[Data for this exercise]
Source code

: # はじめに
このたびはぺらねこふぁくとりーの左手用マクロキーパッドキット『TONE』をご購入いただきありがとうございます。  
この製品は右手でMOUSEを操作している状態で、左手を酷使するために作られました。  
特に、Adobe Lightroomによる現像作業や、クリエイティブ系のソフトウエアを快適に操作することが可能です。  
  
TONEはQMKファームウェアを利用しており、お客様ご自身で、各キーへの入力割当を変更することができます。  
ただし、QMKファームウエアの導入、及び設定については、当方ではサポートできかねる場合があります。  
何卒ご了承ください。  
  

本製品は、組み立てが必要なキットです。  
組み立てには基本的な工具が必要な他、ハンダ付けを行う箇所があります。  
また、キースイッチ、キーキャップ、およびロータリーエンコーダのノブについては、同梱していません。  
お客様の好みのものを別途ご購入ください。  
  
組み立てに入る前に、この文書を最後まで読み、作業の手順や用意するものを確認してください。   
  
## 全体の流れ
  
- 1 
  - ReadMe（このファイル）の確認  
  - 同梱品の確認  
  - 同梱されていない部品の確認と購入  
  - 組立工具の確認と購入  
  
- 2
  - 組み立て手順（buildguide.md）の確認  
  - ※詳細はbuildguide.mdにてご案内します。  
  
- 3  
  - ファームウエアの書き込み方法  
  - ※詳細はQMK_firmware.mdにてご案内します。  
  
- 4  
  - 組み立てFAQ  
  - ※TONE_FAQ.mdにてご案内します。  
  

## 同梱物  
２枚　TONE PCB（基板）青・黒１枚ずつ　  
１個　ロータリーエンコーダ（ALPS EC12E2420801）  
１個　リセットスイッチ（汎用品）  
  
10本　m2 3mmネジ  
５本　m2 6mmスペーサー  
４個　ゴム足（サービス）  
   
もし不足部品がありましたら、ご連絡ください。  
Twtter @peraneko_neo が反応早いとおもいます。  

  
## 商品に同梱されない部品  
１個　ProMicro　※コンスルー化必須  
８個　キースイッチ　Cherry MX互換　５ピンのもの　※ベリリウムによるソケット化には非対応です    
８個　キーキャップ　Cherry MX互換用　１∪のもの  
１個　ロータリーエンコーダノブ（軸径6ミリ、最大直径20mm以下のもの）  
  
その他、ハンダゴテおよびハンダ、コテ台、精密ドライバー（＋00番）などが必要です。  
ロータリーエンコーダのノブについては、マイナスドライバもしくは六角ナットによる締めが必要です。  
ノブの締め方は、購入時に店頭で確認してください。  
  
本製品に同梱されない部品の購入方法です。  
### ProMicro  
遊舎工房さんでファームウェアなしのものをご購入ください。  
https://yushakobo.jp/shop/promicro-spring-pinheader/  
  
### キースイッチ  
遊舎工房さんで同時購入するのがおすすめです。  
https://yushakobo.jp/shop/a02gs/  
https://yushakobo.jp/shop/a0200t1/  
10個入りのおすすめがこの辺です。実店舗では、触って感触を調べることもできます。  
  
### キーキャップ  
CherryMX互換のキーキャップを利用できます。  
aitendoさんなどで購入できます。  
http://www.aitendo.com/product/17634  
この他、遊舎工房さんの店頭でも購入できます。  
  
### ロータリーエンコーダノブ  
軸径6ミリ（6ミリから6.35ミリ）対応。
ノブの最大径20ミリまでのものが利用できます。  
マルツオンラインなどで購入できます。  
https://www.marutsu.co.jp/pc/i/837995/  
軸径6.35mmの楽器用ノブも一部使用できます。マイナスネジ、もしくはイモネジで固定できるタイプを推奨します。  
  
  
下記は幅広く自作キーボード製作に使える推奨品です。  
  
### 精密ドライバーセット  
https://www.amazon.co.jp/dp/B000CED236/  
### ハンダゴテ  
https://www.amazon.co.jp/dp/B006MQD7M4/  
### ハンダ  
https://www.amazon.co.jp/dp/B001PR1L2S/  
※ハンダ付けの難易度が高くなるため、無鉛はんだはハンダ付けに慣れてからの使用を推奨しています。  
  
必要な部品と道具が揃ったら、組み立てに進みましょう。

[Your task] Find the word "yushakobo" in the data and copy out each line where it turns up.

[Task result]
https://yushakobo.jp/shop/promicro-spring-pinheader/  
https://yushakobo.jp/shop/a02gs/  
https://yushakobo.jp/shop/a0200t1/  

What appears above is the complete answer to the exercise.